Best Paid Health Related Jobs
One of the reasons people consider choose a medical career is the expected high salaries. However, salaries are dictated by specialty, geography, and years of experience. For example, a surgeon in North Carolina is around 2 percent higher than the country’s average. A dentist in Rochester, New York, earns around 10 percent higher than the country’s average while a physical therapist in Dallas earns 5 percent more than those in other parts. Here are various medical jobs and their salaries.
- Physicians and Surgeons: the median salary stands at $164,065 per year
- Dentists: dentist salary is over $159,200 per year
- Pharmacists: pharmacist salary is above $128,090 per year
- Podiatrists: their median salary is $126,240 per year
- Nurse anesthetics, Nurse Practitioners, Nurse Midwives: their median salary is $115,800 per year
- Optometrists: optometrist salary is around $115,250 per year
- Physician Assistants: their median salary is $112,260 per year
- Veterinarians: their median salary is $95,460 per year
- Physical Therapists: the median salary is 489,440 per year
- Radiologists: radiologist salary is around $85560 per year
- Nurse Practitioner: nurse practitioner salary is over $79,000
- Physical Therapist: physical therapist salary is around $99,180 per year
- Dental Hygienist Salary: it is around $83,860 per year
- Paramedic: paramedic salary is around $50,798 per year
- Medical Assistant: medical assistant salary is around $36,930 per year
New Medical Jobs to Come in the Next Decade
The above data shows that your future will be brighter after choosing a career in medicine. Still, some healthcare jobs may not exist in the future due to the transformations that come with technological changes. We may also see many new jobs crop up and training for the workforce started.
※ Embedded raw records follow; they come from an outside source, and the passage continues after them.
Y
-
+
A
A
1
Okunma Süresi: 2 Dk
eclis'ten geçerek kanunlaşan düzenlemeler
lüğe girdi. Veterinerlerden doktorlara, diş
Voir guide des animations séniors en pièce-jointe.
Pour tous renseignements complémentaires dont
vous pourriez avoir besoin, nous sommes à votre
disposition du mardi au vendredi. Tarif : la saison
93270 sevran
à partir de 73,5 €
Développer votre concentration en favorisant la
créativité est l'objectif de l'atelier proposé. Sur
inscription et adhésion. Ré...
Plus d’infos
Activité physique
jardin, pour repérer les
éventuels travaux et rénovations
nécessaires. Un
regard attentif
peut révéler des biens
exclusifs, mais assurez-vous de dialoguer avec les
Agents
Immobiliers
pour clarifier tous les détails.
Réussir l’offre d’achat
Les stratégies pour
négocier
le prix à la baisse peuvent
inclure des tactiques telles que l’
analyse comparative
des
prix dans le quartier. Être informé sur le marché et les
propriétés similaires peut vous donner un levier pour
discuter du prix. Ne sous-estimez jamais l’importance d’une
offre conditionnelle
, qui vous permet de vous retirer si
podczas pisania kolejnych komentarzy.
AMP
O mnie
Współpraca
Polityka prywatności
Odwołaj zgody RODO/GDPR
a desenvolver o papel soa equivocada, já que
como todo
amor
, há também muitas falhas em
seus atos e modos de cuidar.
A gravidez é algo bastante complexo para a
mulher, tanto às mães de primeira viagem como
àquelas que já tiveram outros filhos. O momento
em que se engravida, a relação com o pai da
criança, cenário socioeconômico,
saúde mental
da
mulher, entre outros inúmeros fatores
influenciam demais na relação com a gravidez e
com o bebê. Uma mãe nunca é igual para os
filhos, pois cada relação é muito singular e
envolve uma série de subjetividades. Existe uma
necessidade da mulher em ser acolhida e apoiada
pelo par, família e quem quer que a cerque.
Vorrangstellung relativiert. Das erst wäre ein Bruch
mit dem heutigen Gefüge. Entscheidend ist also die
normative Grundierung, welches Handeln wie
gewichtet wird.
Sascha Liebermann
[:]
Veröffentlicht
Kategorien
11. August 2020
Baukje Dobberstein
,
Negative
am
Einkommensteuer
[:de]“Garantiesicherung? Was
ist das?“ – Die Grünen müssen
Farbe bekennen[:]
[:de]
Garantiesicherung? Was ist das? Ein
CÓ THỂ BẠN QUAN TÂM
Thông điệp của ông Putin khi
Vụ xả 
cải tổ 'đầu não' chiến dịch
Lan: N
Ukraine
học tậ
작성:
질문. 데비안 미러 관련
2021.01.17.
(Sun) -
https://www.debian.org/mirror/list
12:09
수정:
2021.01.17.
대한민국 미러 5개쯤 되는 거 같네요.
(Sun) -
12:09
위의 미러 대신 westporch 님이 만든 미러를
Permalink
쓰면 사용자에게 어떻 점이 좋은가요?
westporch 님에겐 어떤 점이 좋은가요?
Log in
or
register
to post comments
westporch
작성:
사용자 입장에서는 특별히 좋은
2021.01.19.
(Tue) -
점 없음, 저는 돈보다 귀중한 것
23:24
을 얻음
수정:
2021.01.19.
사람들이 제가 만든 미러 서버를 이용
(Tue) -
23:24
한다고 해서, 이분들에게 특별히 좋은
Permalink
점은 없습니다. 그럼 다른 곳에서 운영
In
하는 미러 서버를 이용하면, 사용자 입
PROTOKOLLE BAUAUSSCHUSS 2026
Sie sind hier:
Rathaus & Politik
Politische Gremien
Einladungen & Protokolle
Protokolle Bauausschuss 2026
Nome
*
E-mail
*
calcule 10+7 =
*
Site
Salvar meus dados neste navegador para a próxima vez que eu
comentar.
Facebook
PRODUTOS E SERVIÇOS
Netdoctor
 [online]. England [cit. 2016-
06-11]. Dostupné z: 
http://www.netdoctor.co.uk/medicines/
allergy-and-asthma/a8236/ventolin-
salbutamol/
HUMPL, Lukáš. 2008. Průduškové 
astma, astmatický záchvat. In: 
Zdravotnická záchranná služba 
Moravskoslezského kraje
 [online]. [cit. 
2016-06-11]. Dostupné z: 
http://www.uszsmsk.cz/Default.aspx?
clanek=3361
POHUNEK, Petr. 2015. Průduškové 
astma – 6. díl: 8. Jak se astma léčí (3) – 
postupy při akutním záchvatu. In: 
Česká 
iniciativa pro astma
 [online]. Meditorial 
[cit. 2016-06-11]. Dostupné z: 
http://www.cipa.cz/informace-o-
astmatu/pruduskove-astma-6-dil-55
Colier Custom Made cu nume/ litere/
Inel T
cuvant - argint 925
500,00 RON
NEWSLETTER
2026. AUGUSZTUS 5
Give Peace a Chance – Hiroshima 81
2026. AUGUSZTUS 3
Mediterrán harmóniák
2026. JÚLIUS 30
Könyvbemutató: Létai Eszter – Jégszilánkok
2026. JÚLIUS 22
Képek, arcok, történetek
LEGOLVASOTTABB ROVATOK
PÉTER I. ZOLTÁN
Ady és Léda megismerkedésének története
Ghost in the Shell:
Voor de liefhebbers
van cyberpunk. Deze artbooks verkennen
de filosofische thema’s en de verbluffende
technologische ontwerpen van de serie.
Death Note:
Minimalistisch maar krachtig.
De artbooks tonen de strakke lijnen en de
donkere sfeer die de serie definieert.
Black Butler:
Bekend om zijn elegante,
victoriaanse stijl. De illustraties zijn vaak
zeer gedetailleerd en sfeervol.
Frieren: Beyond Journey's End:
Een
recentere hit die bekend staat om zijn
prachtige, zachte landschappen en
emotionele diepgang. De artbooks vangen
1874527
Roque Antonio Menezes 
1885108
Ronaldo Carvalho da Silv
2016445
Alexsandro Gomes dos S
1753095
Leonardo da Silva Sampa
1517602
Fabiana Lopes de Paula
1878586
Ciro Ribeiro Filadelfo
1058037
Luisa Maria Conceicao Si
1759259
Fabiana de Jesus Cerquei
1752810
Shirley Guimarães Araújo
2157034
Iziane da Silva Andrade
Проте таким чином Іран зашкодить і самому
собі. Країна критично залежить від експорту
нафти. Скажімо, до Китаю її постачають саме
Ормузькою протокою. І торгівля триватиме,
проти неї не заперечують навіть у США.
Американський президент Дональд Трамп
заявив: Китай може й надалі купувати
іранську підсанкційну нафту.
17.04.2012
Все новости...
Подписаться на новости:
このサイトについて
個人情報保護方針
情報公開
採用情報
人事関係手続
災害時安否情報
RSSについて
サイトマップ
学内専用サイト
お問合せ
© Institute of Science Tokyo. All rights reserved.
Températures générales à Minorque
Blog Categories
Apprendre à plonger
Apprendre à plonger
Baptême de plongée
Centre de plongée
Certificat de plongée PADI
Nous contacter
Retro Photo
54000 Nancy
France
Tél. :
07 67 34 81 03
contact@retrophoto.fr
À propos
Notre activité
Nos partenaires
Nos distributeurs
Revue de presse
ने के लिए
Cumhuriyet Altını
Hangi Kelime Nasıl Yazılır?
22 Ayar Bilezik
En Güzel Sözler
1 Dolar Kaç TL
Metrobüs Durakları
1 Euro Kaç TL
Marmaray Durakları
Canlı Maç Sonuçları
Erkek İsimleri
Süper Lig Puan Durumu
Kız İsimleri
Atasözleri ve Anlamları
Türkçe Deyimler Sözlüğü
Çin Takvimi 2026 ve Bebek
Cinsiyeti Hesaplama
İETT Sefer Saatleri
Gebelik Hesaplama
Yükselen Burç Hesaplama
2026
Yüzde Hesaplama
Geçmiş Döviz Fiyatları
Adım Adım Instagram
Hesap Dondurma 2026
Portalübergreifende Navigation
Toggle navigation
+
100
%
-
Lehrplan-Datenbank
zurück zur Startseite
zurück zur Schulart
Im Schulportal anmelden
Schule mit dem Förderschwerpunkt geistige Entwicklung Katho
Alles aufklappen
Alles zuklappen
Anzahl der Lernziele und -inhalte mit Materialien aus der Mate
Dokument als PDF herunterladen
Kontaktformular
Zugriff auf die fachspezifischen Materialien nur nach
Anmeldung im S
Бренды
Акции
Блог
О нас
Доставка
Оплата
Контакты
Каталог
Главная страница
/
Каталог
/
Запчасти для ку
“The new jobs will not have precedent and they will need extensive training,” says Reenita Das, the Vice President of Healthcare and Life Sciences at Frost and Sullivan. She claims that being aware of future jobs and preparing for them is important. Some of the jobs that you should expect to see in the future include:
- Reconstructive surgery 3D printing specialists
- Voice assistant healthcare content specialists
- Robotic clinical documentation scribes
- Epigenetic counselors
- Health finance planners
- Brain neurostimulation specialists
With technological advancement, most of the jobs in the above list will stand as the fastest-growing jobs in the industry.
Rewarding Job? Worth It? It Depends
Medical jobs can be rewarding, but they are not always easy. Whether it is cleaning up after a patient or working with a distressed patient or family member, this job includes hard tasks. However, you might find out that assisting people is worth the experience.